Als je het hebt over nabijheid, dan ben ik wel iemand die de nabijheid heel erg opzoekt. Ook al raakt dat in sommige van mijn creatieprocessen wat te veel ondergesneeuwd, ik probeer altijd een directe relatie aan te gaan met de mensen die betrokken zijn bij de thematiek waarmee ik werk. Als ik mensen interview die werken bij Frontex (het EU-agentschap dat zich bezighoudt met het managen van de buitengrenzen, red.), dan stuur ik ook foto’s van de voorstelling naar het hoofdkwartier in Warschau. Van het decor enzo. Dat zorgt ervoor dat zij mij ook toelaten tot een volgend gesprek, omdat we een open communicatie voeren over wat ik aan het maken ben.

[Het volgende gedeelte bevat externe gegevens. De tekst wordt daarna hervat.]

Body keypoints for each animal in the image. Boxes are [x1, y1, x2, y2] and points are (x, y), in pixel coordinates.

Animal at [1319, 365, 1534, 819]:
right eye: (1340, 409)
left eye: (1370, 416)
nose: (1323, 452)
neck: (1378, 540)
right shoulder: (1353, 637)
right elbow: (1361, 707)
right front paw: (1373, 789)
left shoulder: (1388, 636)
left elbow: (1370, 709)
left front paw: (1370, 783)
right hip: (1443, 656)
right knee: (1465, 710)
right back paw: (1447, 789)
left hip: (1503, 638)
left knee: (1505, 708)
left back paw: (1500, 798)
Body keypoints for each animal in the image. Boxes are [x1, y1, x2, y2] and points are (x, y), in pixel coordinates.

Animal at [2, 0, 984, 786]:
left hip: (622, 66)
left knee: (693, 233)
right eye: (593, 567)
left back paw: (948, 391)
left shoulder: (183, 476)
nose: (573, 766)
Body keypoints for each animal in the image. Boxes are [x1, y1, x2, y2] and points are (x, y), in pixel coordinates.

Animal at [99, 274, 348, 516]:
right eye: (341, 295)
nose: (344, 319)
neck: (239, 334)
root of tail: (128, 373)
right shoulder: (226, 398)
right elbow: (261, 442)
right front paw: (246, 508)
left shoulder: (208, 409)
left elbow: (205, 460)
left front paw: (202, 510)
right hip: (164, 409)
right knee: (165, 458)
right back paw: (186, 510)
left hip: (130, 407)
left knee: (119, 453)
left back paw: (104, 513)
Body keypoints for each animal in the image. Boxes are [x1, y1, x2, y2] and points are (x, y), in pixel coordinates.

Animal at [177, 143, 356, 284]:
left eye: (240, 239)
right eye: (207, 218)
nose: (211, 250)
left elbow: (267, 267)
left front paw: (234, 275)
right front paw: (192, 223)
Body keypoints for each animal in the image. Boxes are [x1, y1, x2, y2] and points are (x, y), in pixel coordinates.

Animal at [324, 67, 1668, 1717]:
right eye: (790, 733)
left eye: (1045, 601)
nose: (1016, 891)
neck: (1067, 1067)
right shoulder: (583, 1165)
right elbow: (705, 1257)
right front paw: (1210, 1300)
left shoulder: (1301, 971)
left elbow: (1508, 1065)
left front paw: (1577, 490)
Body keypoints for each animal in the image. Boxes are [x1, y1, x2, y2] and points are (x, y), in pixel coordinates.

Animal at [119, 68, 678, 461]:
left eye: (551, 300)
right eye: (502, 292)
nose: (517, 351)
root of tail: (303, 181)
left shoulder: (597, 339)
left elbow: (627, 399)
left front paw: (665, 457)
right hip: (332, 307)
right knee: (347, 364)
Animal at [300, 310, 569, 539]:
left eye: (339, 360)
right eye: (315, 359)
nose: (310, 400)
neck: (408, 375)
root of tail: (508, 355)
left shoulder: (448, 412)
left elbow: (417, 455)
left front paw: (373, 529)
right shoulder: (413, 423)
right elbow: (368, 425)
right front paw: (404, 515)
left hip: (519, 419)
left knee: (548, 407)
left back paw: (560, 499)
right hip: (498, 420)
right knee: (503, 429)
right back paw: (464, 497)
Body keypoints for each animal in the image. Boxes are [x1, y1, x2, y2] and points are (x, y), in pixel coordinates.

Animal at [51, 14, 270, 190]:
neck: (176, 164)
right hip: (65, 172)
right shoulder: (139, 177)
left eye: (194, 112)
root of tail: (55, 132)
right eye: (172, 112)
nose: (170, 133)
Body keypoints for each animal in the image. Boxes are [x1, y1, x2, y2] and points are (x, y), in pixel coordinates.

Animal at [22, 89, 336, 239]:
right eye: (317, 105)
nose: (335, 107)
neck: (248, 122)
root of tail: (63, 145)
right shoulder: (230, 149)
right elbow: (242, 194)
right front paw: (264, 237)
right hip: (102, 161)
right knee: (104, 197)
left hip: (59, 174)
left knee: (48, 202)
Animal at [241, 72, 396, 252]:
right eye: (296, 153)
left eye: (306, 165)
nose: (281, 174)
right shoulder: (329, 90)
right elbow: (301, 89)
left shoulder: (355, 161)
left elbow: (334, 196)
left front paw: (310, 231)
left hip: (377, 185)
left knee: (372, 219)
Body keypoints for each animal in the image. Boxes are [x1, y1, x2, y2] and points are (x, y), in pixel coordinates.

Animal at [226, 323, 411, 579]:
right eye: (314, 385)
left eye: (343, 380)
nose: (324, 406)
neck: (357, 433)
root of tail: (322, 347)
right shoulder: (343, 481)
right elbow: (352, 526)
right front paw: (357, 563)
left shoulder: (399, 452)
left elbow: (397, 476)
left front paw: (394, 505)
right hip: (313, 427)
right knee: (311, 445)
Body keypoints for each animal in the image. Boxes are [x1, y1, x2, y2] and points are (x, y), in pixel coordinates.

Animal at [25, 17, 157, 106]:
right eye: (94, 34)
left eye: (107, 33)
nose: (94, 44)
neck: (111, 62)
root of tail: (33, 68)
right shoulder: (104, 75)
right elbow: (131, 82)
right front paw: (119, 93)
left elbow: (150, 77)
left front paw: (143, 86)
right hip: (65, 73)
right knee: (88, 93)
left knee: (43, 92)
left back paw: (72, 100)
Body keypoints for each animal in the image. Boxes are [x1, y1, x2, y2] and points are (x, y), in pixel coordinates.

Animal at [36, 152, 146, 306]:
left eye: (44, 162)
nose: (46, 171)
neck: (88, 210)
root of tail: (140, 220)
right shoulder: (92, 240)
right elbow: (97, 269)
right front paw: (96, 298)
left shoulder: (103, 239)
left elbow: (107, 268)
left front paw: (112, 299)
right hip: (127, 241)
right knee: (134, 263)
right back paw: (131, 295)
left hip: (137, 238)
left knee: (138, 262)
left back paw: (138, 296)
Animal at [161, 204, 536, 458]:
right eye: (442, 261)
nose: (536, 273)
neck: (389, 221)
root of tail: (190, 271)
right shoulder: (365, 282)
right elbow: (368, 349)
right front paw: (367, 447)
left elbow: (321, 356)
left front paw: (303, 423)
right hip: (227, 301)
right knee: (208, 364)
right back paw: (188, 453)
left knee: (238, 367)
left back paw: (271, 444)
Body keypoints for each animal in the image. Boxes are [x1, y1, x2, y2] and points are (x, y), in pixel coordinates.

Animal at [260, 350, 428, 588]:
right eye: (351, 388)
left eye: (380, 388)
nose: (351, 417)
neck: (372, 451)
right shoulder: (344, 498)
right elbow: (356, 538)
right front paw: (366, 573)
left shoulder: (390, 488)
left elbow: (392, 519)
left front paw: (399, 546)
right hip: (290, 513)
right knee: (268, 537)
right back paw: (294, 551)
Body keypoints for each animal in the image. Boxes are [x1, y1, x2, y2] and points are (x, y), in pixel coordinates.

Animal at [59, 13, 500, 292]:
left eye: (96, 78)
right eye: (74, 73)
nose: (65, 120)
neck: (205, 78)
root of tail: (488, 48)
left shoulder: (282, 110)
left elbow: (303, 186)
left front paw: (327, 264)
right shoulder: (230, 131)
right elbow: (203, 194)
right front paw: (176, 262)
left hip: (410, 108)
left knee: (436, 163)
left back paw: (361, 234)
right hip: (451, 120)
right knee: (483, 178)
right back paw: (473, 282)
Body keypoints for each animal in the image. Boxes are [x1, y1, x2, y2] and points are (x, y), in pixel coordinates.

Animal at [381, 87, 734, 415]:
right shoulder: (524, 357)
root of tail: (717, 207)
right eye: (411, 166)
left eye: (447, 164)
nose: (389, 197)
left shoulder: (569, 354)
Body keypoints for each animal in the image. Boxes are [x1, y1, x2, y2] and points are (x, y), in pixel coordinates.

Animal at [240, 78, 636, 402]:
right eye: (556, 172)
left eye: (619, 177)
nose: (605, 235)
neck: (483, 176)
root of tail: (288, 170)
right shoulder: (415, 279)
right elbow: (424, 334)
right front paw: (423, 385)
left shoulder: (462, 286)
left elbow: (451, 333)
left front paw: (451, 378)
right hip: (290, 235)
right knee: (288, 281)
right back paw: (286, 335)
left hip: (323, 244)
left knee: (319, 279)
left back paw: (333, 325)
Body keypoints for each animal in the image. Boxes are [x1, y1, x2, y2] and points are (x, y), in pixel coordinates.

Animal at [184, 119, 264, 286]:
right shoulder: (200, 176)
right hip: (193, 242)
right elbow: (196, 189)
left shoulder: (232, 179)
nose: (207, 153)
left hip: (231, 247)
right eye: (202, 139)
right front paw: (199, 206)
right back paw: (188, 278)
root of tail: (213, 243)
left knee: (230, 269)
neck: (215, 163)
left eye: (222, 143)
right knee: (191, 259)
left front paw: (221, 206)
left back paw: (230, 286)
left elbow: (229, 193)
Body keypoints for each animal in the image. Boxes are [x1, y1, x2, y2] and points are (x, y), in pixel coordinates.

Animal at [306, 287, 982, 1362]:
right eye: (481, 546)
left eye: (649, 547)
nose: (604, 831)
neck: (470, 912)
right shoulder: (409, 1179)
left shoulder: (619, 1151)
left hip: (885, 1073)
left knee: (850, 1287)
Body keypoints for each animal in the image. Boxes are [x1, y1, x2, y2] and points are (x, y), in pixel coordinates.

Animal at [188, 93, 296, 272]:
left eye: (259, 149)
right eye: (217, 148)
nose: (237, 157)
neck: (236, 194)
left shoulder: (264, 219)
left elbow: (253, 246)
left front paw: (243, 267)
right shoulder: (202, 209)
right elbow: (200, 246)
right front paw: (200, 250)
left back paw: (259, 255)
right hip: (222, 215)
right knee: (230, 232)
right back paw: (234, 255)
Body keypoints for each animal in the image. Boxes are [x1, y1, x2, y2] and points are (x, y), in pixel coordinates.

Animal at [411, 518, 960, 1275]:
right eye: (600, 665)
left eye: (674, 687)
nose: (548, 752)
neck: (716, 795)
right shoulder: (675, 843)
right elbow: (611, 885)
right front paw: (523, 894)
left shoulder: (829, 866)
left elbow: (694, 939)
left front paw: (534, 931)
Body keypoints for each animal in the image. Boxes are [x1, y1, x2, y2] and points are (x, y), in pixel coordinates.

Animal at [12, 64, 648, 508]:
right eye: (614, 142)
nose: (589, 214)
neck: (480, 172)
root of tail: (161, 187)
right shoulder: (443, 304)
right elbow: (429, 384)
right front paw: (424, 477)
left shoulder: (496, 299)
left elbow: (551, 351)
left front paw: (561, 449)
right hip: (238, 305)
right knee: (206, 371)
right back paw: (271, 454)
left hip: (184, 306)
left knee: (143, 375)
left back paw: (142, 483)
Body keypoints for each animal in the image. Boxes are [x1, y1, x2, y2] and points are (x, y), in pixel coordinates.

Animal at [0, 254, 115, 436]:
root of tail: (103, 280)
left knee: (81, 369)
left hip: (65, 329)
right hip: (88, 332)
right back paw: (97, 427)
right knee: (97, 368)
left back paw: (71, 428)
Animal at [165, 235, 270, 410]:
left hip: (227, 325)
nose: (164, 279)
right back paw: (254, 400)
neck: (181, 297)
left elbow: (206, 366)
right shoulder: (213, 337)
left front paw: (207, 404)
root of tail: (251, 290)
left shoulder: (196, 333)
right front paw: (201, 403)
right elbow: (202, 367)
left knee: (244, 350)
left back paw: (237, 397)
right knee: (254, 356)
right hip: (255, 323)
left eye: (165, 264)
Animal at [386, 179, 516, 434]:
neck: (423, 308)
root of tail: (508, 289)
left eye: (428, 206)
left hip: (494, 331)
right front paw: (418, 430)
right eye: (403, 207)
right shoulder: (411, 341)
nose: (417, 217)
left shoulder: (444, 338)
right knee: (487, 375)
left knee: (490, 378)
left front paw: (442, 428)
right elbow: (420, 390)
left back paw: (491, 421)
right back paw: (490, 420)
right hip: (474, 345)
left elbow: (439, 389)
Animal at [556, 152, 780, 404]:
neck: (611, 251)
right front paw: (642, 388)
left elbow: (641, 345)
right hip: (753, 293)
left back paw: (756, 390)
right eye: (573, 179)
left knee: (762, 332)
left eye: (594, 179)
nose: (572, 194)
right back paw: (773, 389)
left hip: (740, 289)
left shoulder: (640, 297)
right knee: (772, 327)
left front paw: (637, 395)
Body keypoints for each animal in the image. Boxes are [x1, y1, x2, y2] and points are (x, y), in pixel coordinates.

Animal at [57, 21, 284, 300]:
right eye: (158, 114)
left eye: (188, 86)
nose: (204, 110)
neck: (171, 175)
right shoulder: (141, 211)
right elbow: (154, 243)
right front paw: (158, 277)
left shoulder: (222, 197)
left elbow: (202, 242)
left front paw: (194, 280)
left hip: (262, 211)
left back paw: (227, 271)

Ik zit ertussenin, denk ik. Tussen nabijheid en distantie, tussen activisme en kunst, tussen radicaliteit en ongelooflijk zoeken naar de nuance en de complexiteit. Wat ook weer ontzettend gevaarlijk is omdat nuancering snel kan overslaan naar relativering, wat voor mij echt niet hetzelfde is. Ik relativeer niets!’ (Lacht.) ‘Sprak hij stellig. Jawel ik relativeer dingen maar ik relativeer ze niet weg.’
Wat heeft links nodig?
‘Er is zoveel complexiteitsreductie; zoveel wordt herleid tot “de slechte bedrijven”, “de hebzuchtige rijken” of “het foute beleid”. Maar zo simpel is het gewoon niet. Hoe ouder ik word, hoe holistischer ik ben gaan denken. Links moet, net zoals rechts overigens, de complexiteit van de wereld onder ogen durven zien en onder woorden durven brengen. Niet alles toeschuiven op óf foute bedrijven óf een fout beleid óf een koloniaal verleden óf geostrategische belangen óf religie óf een mislukte integratiepolitiek. Dat heeft er allemaal mee te maken, maar we zijn altijd zo selectief in onze analyses. Het lost ook niets op om “eens goed te zeggen waar het op staat”, wat al een tijdje hip is. Dat is dezelfde probleemreductie. Ik denk dat het theater, als burgerlijk medium, juist daarin een belangrijke rol kan spelen; in het toelaten, erkennen, tonen en bovenal verbeelden van complexiteit. Ik geloof op een bepaalde manier ook nog steeds in de traditionele werking van de avant-garde. Ik weet dat dat niet onproblematisch is; theater blijft immers een elitair medium, maar ik denk niet dat het zo erg is dat soms slechts een kleine bovenlaag in eerste instantie iets meekrijgt. Als het vervolgens maar kan doorsijpelen naar een algemener denken. Het is niet zo dat het sociaal-cultureel theater in de wijken waarachtiger is of dat het theater in de grote zalen meer publiek bereikt. Dat is allebei niet noodzakelijk waar. Ik geloof heel erg in de juiste verbindingen, in een bepaalde vorm voor een bepaalde inhoud op een bepaalde plek. In de hoop dat vragen en vertellingen dan uiteindelijk hun beslag en hun werking vinden in alle lagen van de samenleving.’